Zulip Chat Archive

Stream: lean4

Topic: List of instances


Henrik Böving (Dec 03 2021 at 15:10):

Is it possible to, for a given type class Name, figure out a list of all instance declarations that can possibly result in an instance of it? I've tried:

let insts <- SynthInstance.getInstances (mkConst v.name (v.levelParams.map mkLevelParam))

so far, but this always results in an empty list of instances so I suspect I'm doing something wrong here...

Gabriel Ebner (Dec 03 2021 at 15:50):

You need to add metavariables:

import Lean
open Lean Meta

#eval show MetaM _ from do
  let fn  mkConstWithFreshMVarLevels ``Inhabited
  let (xs, _, _)  forallMetaTelescopeReducing ( inferType fn)
  SynthInstance.getInstances (mkAppN fn xs)

Gabriel Ebner (Dec 03 2021 at 15:50):

The argument to getInstances should be Inhabited.{?u} ?ty.

Henrik Böving (Dec 03 2021 at 16:00):

That did indeed work out, thanks!

Another question in this case, I've seen this Telescope thing being mentioned in a few functions while reading parts of the compiler code and I don't really know what a telescope is supposed to be in this context? Is there somewhere where I could read about that?

Jannis Limperg (Dec 03 2021 at 16:07):

A telescope is a list of terms (here often local constants) where the types of later terms may refer to earlier terms. E.g. x : Nat, y : Fin x, z : x > 0. When you open a type starting with n quantifiers, or a term starting with n lambdas, you get a telescope with n arguments plus the body, which may refer to each term in the telescope.

Henrik Böving (Dec 03 2021 at 16:15):

Ah and the reducing functions take a telescope and produce some sort of value from it?

Gabriel Ebner (Dec 03 2021 at 16:16):

No, "reducing" here means unfold definitions etc.

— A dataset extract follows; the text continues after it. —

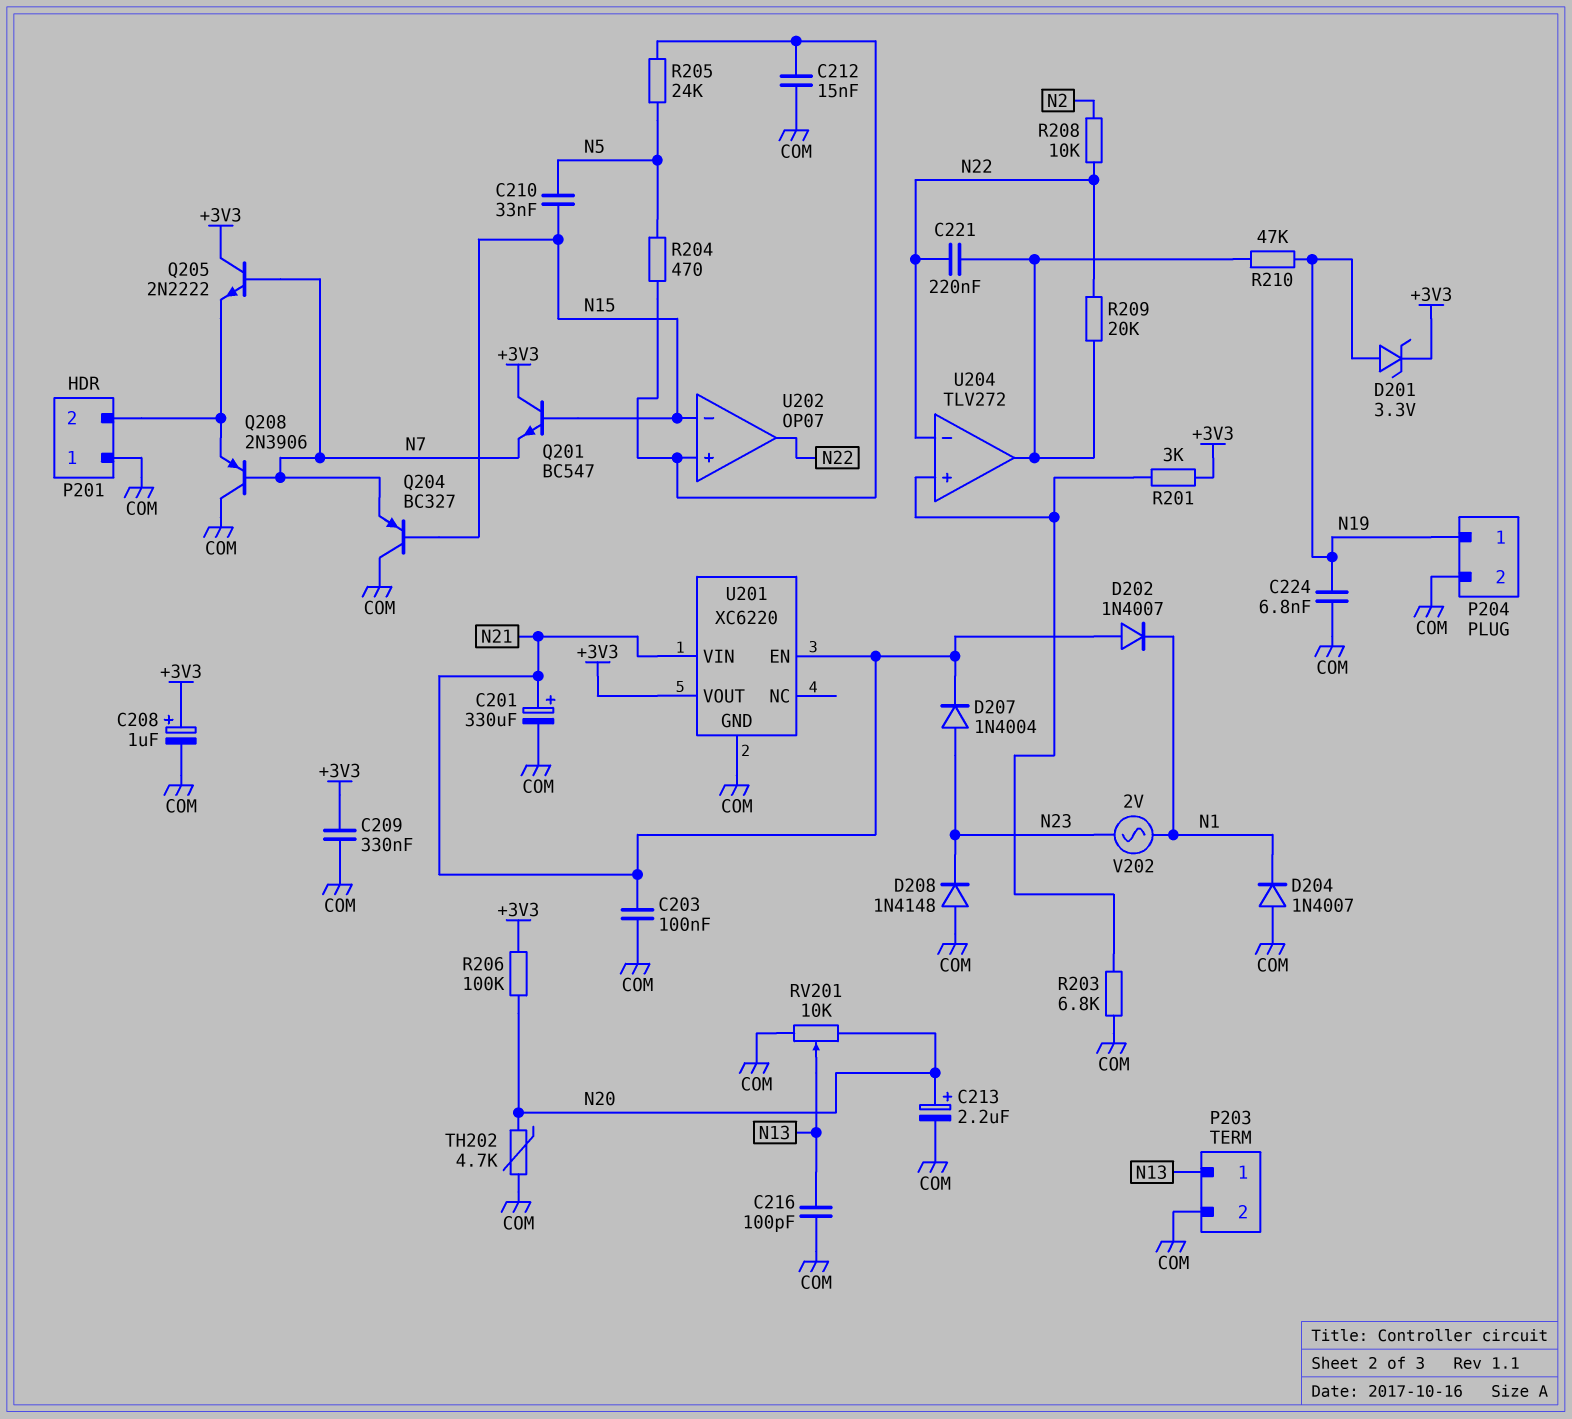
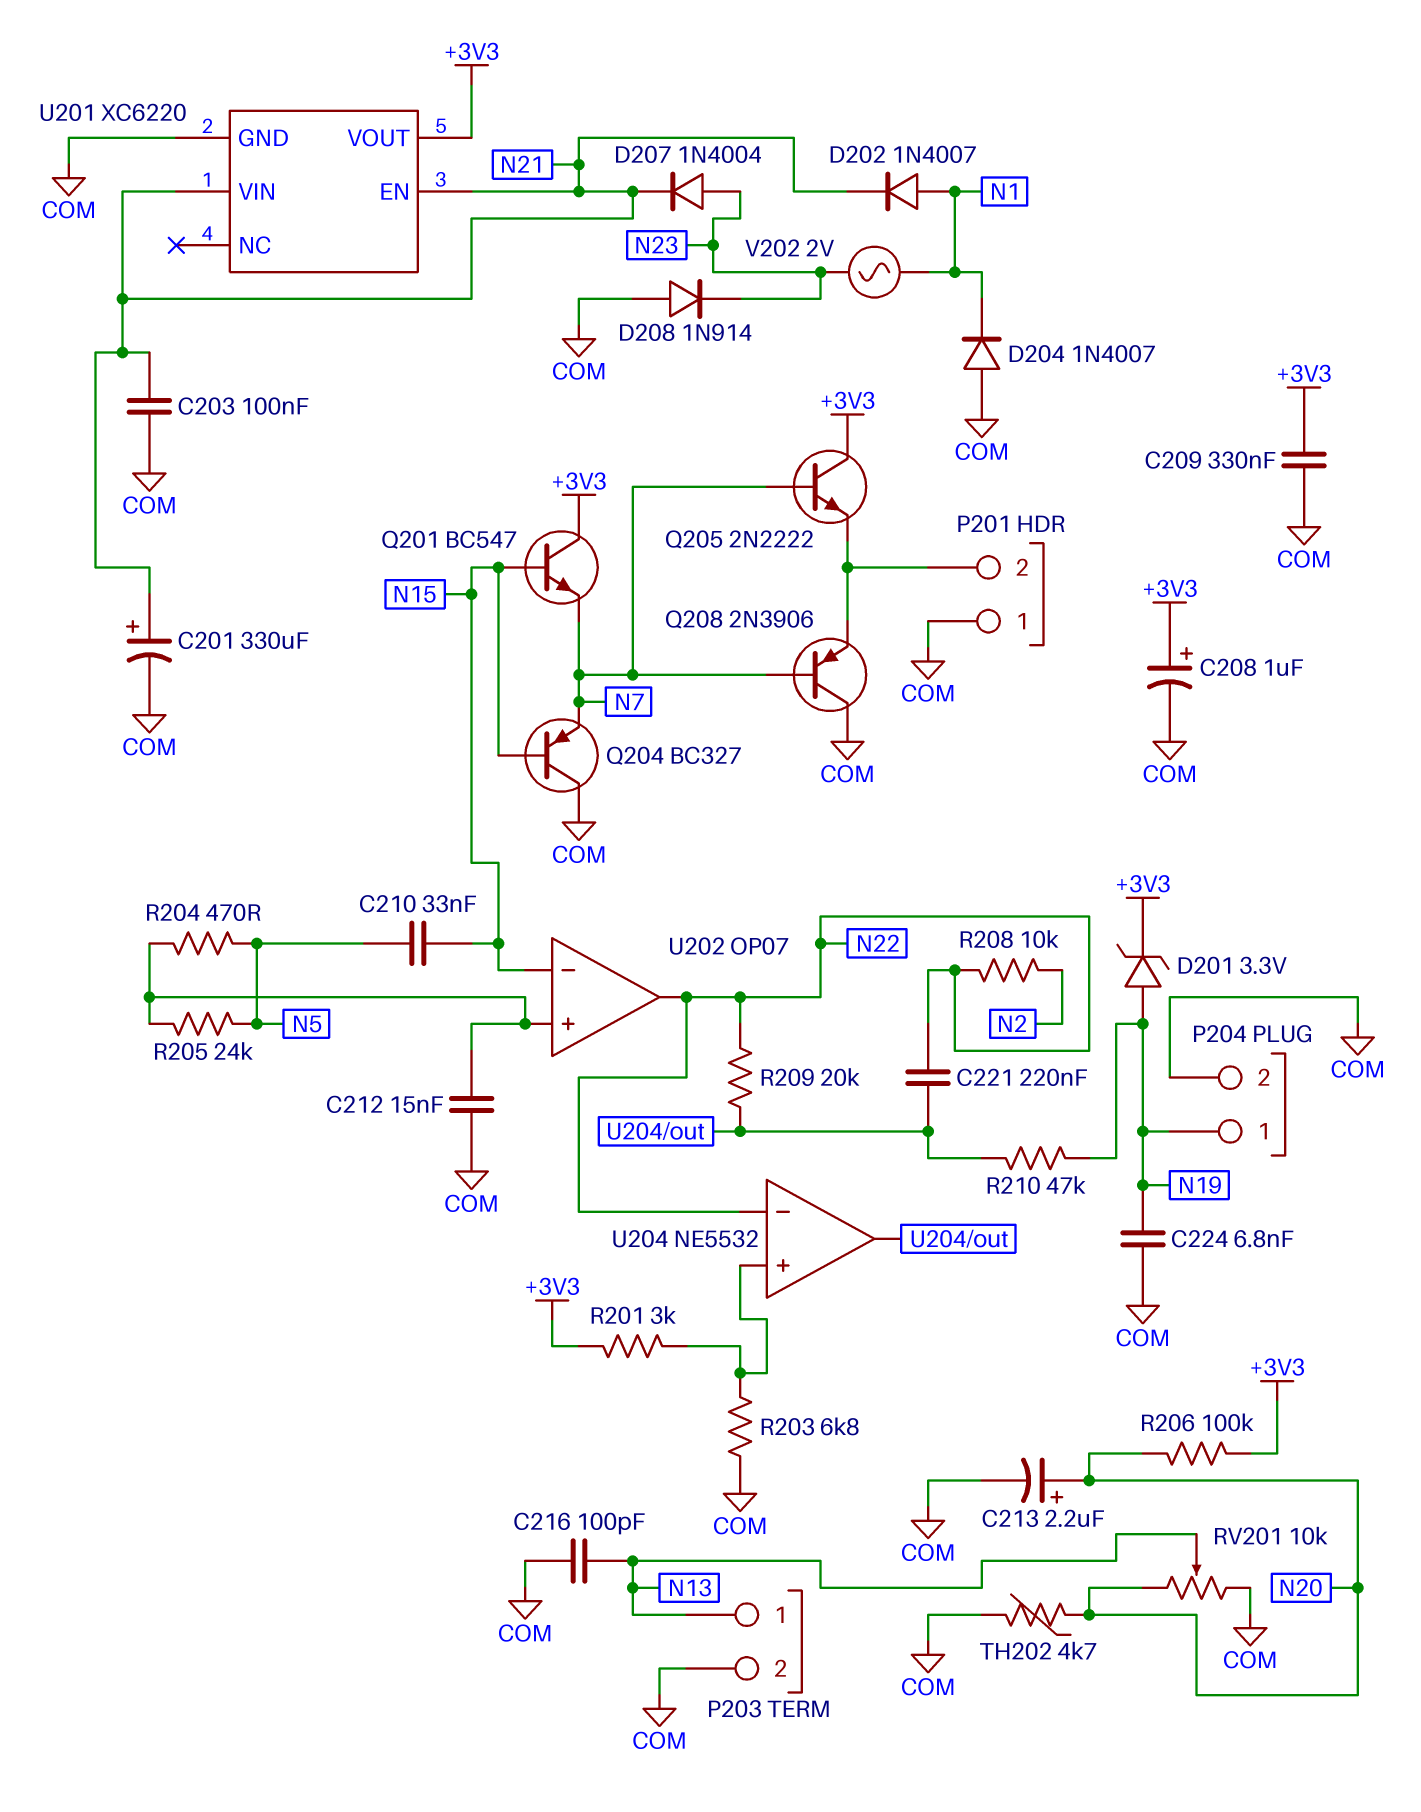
D202: diode 1N4007 (A N21, K N1) -> diode 1N4007 (A N1, K N21)
D208: diode 1N4148 (A COM, K N23) -> diode 1N914 (A COM, K N23)
U204: TLV272 -> NE5532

That is, id (Type → Type → Type) would get you two terms with reducing, but zero terms without reducing.

Henrik Böving (Dec 03 2021 at 16:41):

Whenever I feel like I finally understood what's going on something new comes around :stuck_out_tongue:.

Kevin Buzzard (Dec 04 2021 at 12:11):

that happens in math too

Sebastian Reichelt (Dec 08 2021 at 23:13):

Now that I learned that getInstances exists, I have a question about it as well. Since getInstances returns raw constants without arguments, is there a convenient way to add arguments to each result? Or, in other words, is it possible to have a version of synthInstance that returns multiple results? I'm not sure if the question even makes sense because I suppose the resulting list isn't guaranteed to be finite... What I'm really trying to achieve is to have a tactic look at multiple candidates of instances and select one of them, and I'm wondering about the best way to achieve this. I guess the pedestrian solution would be to introduce a chaining mechanism into the type class itself, but if I can just query all instances, I'd prefer that.